Last week I had the privilege of attending a workshop on the issue of ‘Disability touched by faith’ at the prestigious India International Centre in New Delhi. In this land of spirituality and faith, the topic was indeed appealing, yet what caught my imagination was the resolve shown by the disabled participants to live their lives with dignity, and independently, despite all odds.
“Why me? I used to ask the God…but I have full faith in him. I am happy that He made me a human being and I enjoy every bit of it,” said one of the participants, Sanjeev Sachdeva, who has risen to the position of joint director, Lok Sabha, despite being afflicted with Muscular dystrophy at the age of 23 that made him an invalid.
Despite his disease, Sachdeva has been able to be an achiever. Can he be called a disabled? So who is disabled? At the same workshop a doctor – an uncle of a polio victim – said he felt disabled without his stethoscope and the nursing staff and asked whether there was anyone in the world who could claim that (s)he was not disabled? Already much is being debated over the aptness of the term ‘disabled’. Many advocate disbanding the term in favour of something like ‘differently-abled’.

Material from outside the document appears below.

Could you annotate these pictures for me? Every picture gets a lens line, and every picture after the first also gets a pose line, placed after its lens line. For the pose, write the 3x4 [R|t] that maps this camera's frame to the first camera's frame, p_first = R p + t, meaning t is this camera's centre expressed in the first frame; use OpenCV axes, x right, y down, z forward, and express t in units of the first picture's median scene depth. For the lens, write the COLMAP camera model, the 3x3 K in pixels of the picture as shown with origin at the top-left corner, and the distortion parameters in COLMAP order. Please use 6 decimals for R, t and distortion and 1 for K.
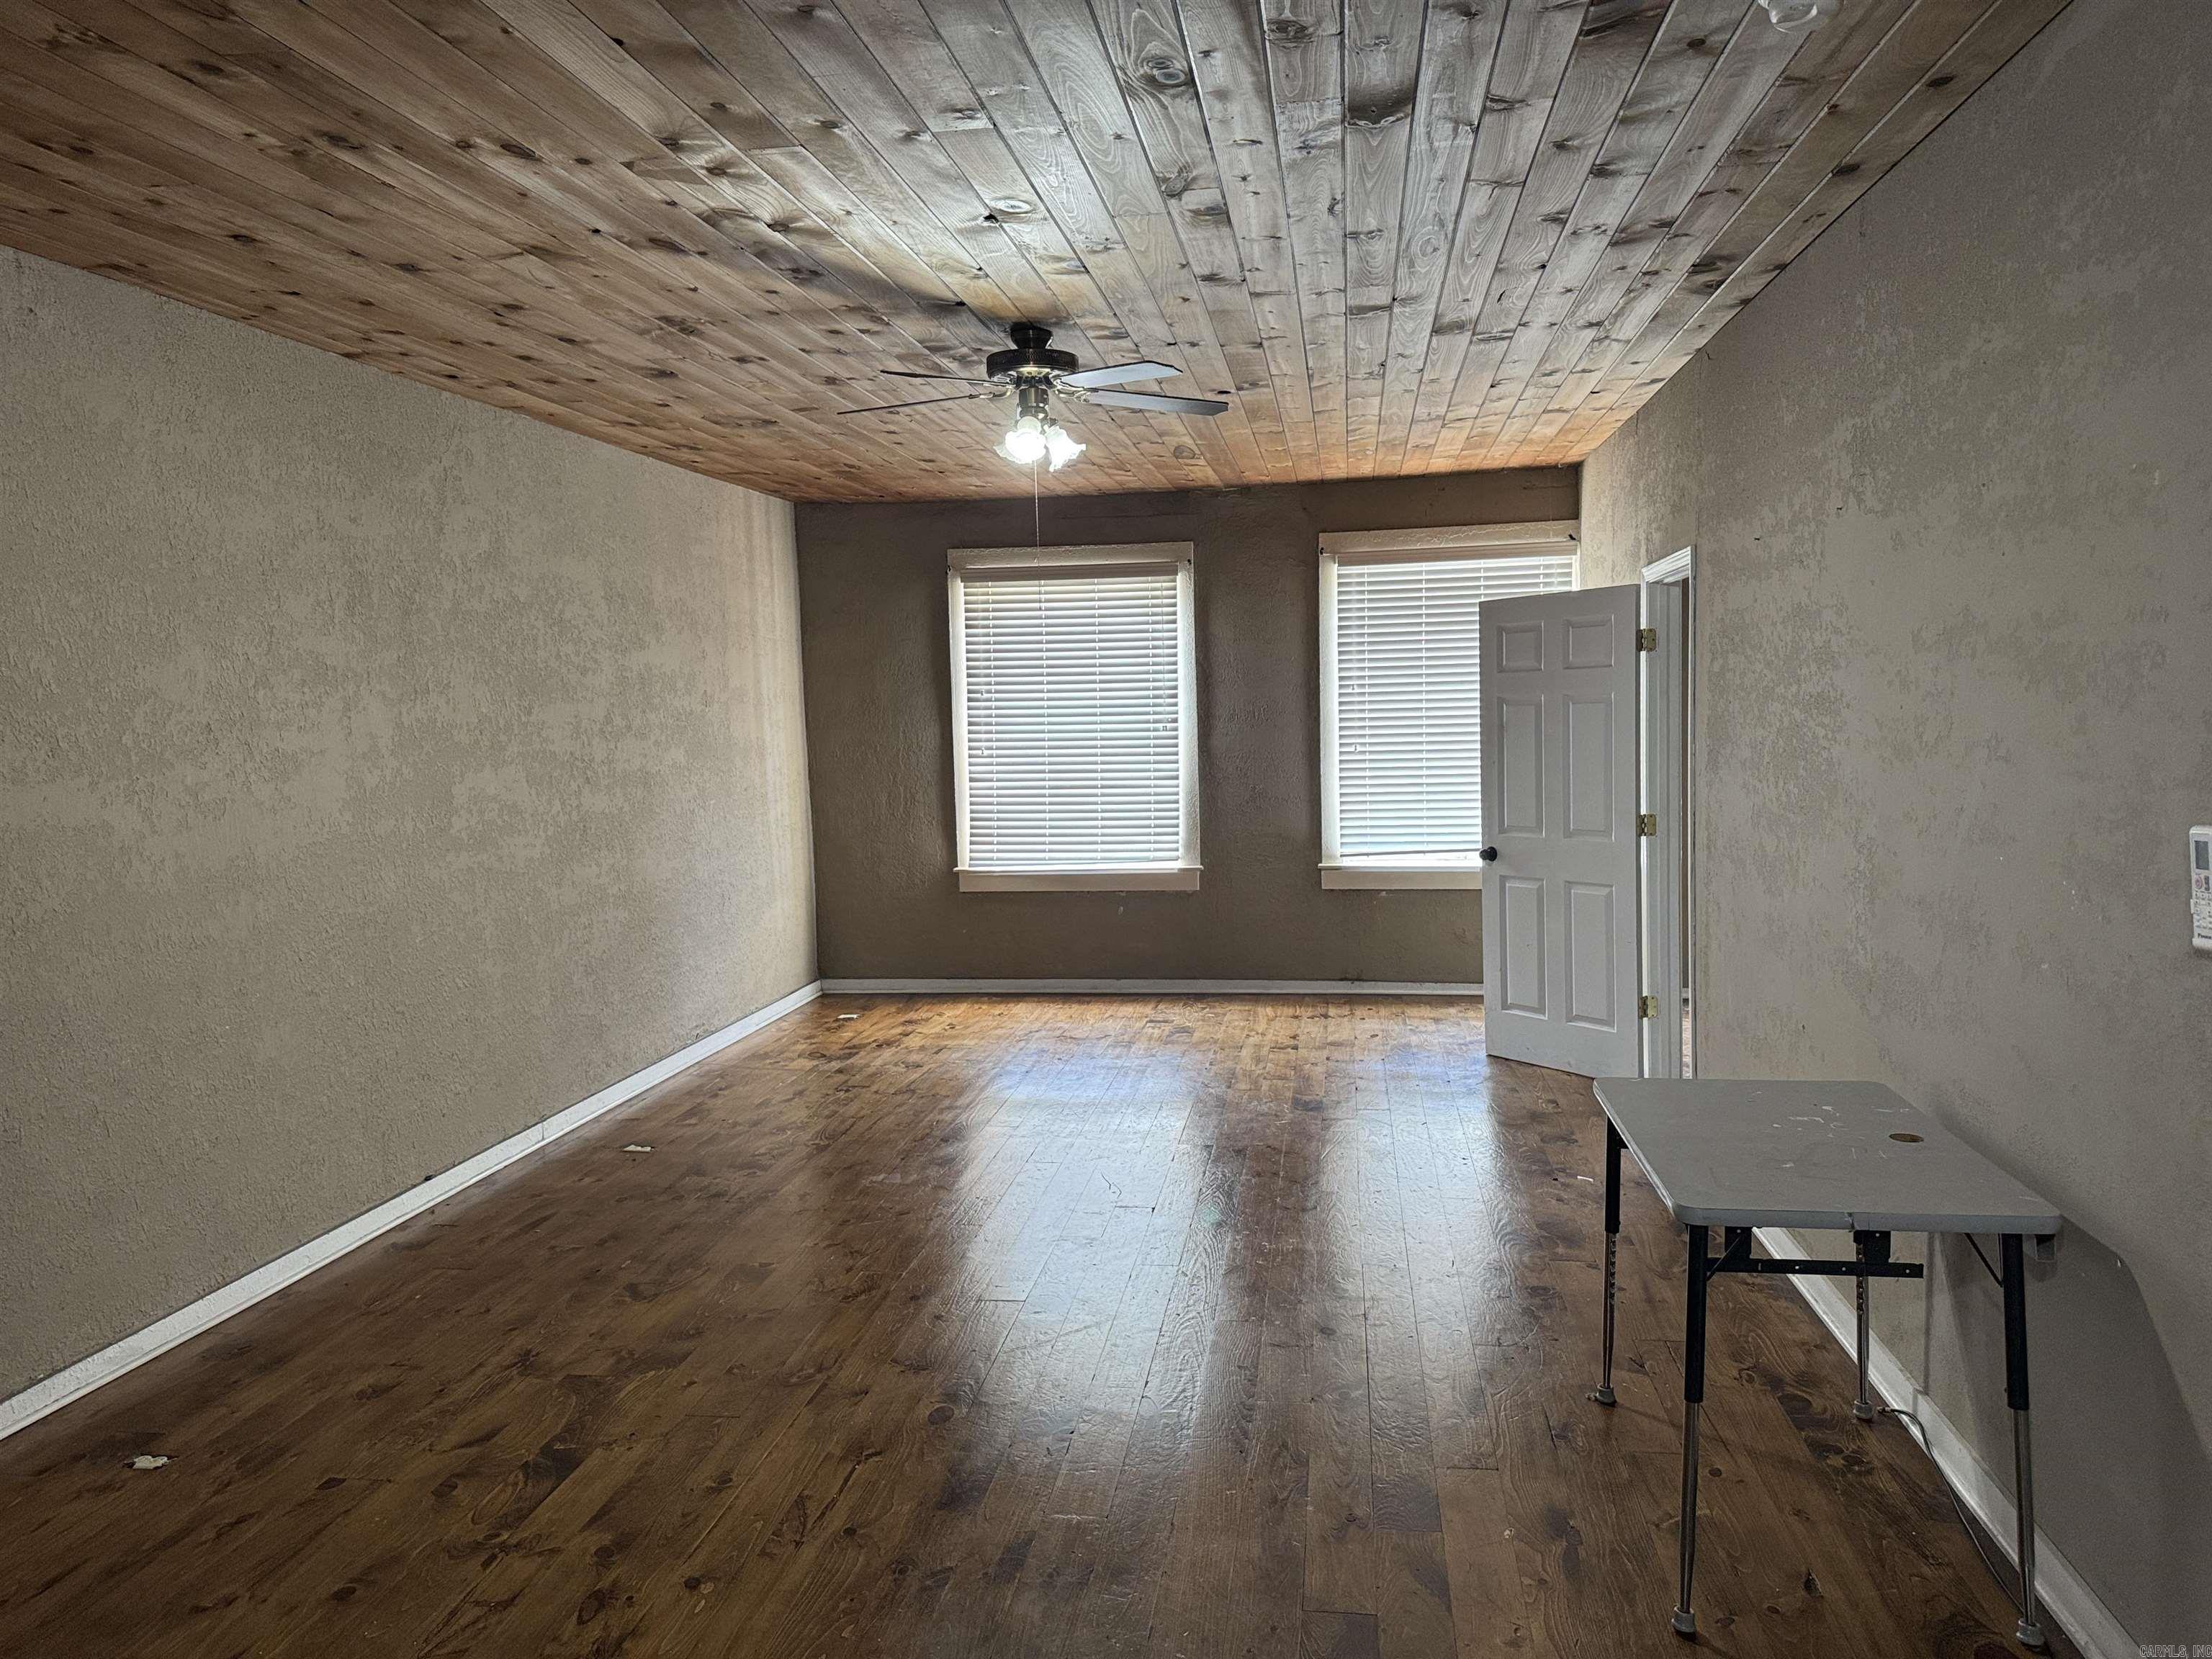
lens RADIAL K [[1527.2, 0, 1106.1], [0, 1527.2, 830.6], [0, 0, 1]] dist [0.003640, -0.001118]
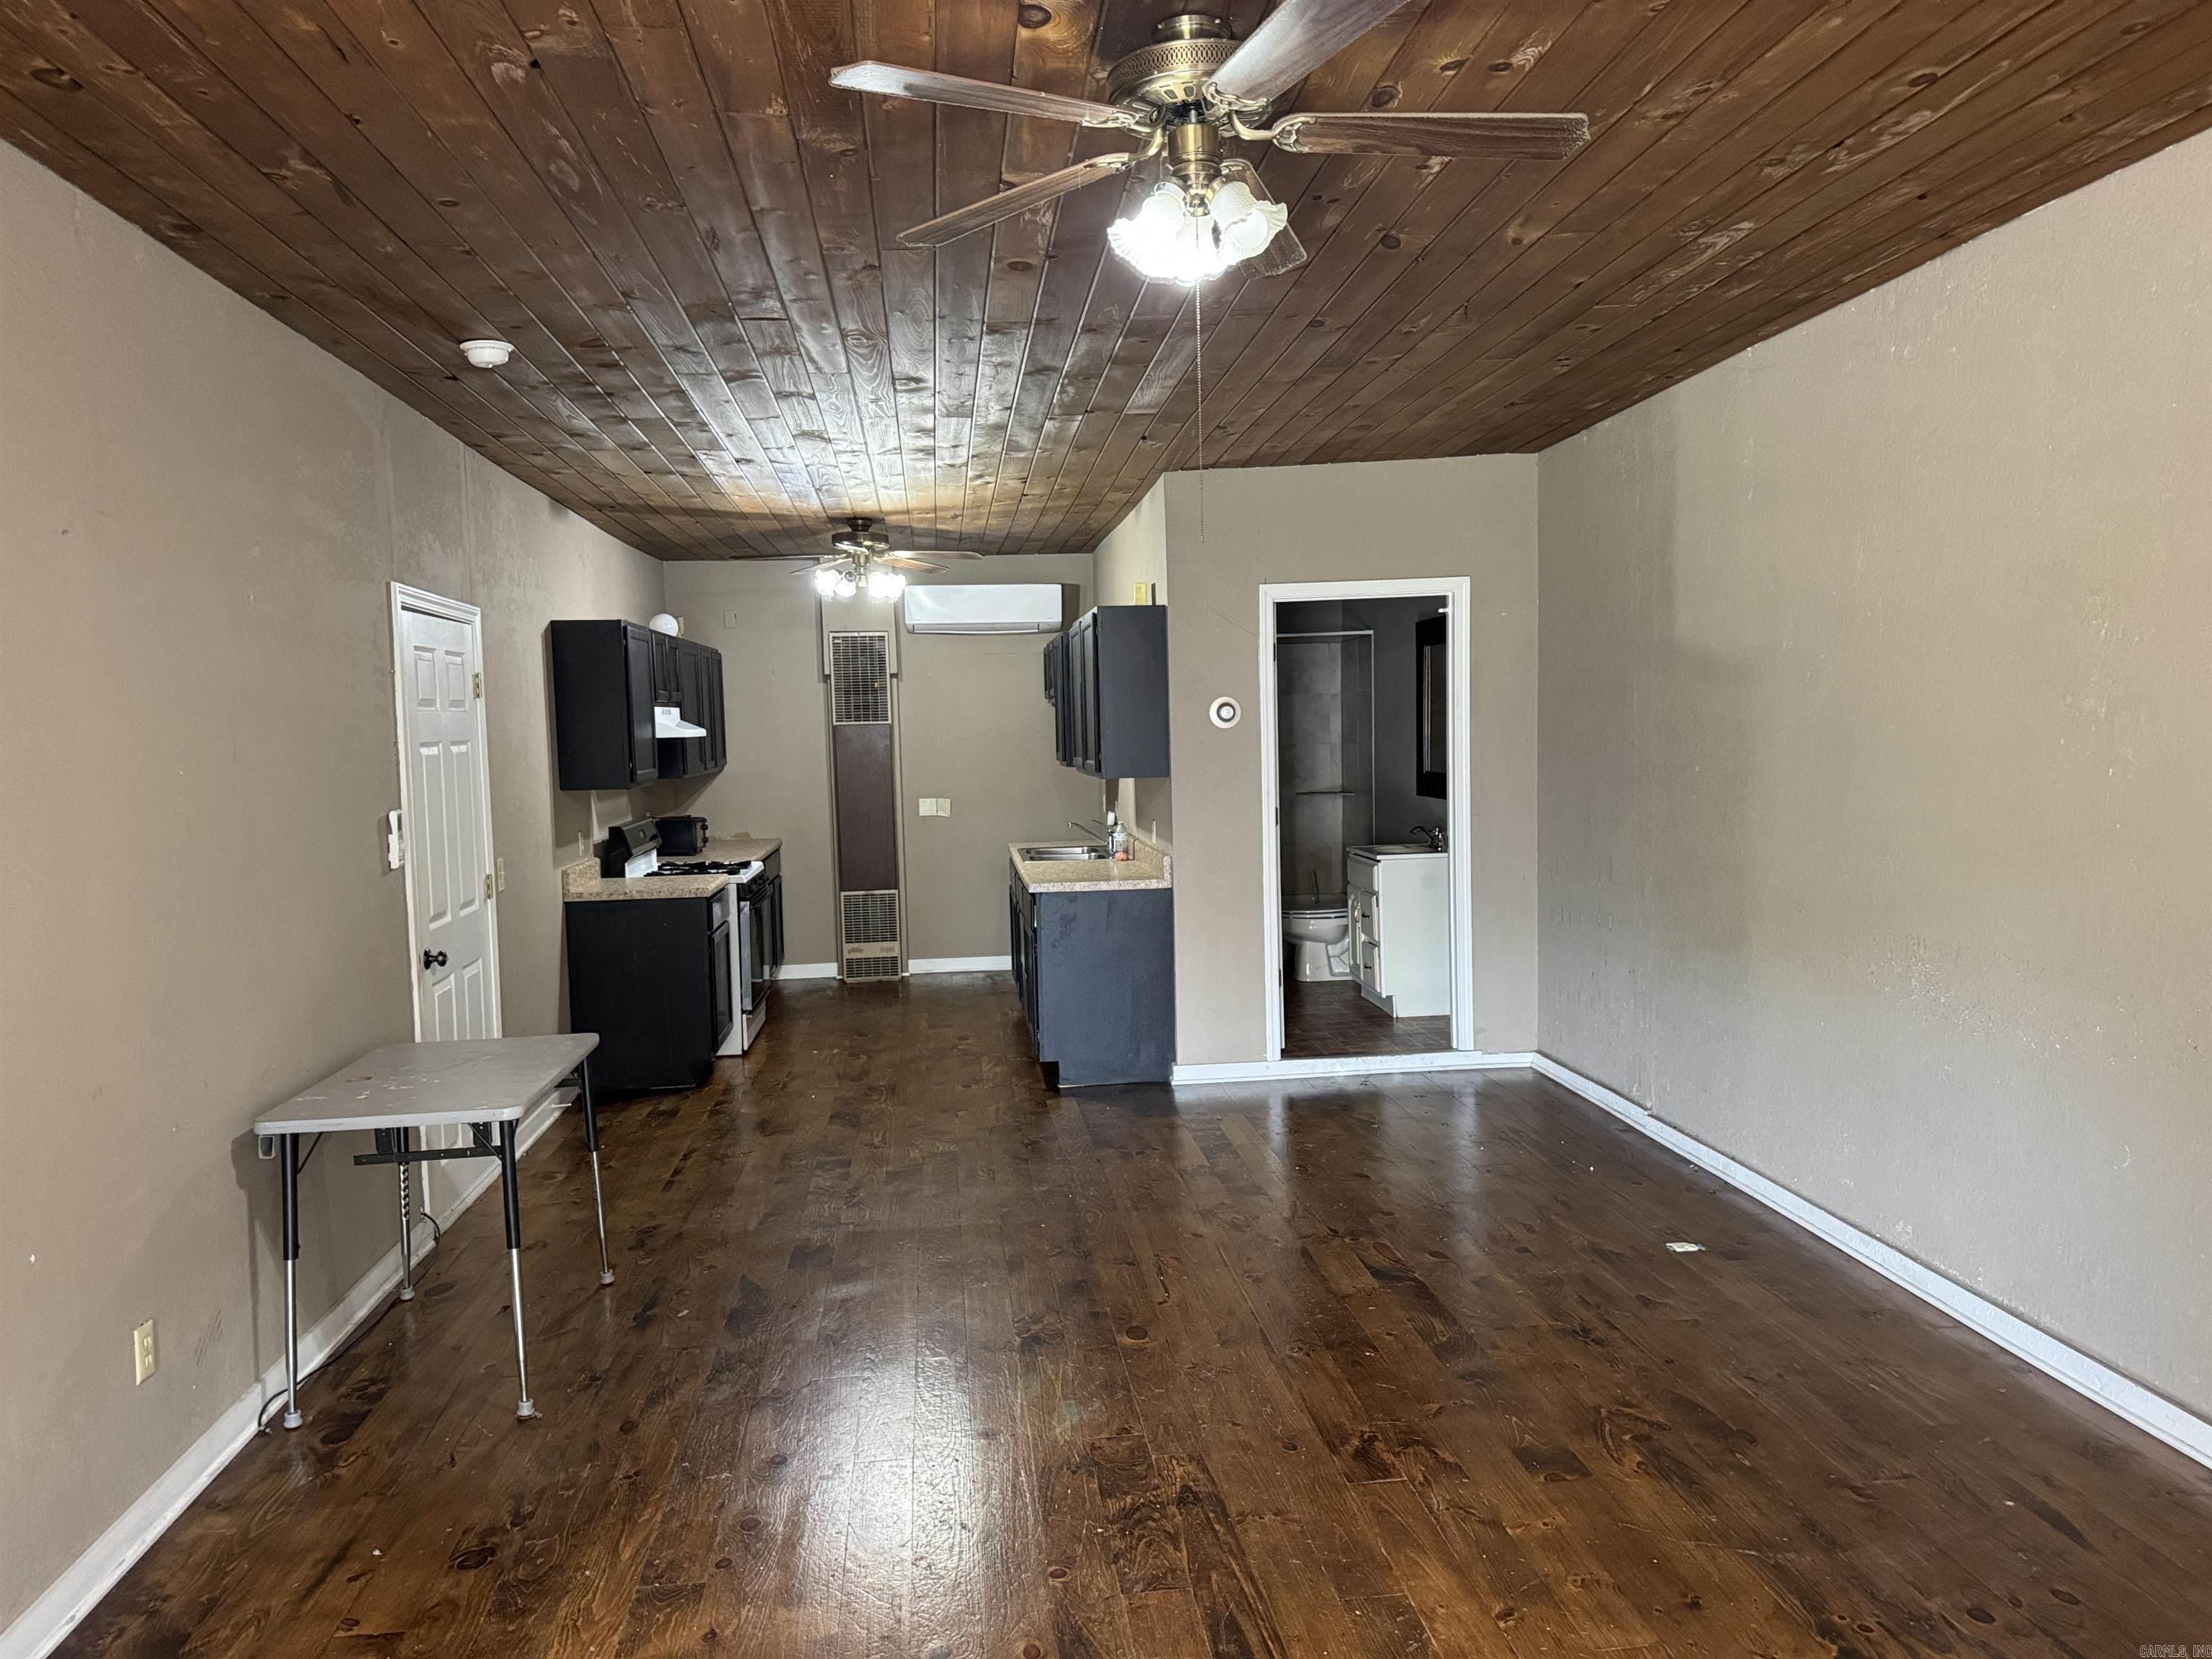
lens RADIAL K [[1527.2, 0, 1105.3], [0, 1527.2, 830.7], [0, 0, 1]] dist [0.003640, -0.001118]
pose [[-0.963866, 0.074818, -0.255666, 0.171947], [0.034638, 0.986801, 0.158189, -0.167044], [0.264127, 0.143618, -0.953735, 1.932759]]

Nomenclatures do matter but is it really humiliating to call a disabled a disabled? In this context I wish to again refer to Satyamev Jayate where a visually impaired participant declared emphatically: “Yes we are disabled. What is wrong? We are very proud. I am very proud being blind.”
Obviously no one likes to be called a ‘disabled’ just because of certain physical handicaps. Isn’t it therefore time to educate ourselves about the ‘disabled’ and their different abilities? Movies on disability issues have always struck an emotional chord with the masses – be it Koshish, Dosti, to more recent Taare Zamin Par and Paa. Unfortunately, despite their success, not many films are made on the issue of disability. Till today the government has no funds allocated for creating awareness on the disability issues. The country’s oldest and only travelling international film festival – We Care filmfest on the disability issues started as an effort of an individual Satish Kapoor, who quit his executive’s job in a major company to pursue this pioneering work. Ask him and he would tell you that for the first two years, he had no films on disability issues for the competition other than some foreign feature films that he could procure through foreign embassies and a handful of Bollywood films that he could get the permission to show from the producers. Kapoor though, persisted with his endeavour and today he has a bank of over 450 films on disability which are not only the inspiring stories of human resilience in the face of all odds, some of the films are made by the disabled persons themselves.
Although his efforts today has the backing of institutions such as United Nations Information Centre –India and Bhutan, UNESCO, National Trust (an autonomous organization of the Ministry of Social Justice and Empowerment, Government of India), and Asian Academy of Film and Television, isn’t it time to offer a larger canvass to such films, and better incentives to filmmakers to make such films, for a better awareness on disability issues?
It is time that the government procures these films and show them on national channels. Then only perhaps, we will be able to appreciate the achievements of South African Pistorius, or the struggles of our own Anil Kumar, on equal terms.
The writer is a senior journalist and filmmaker.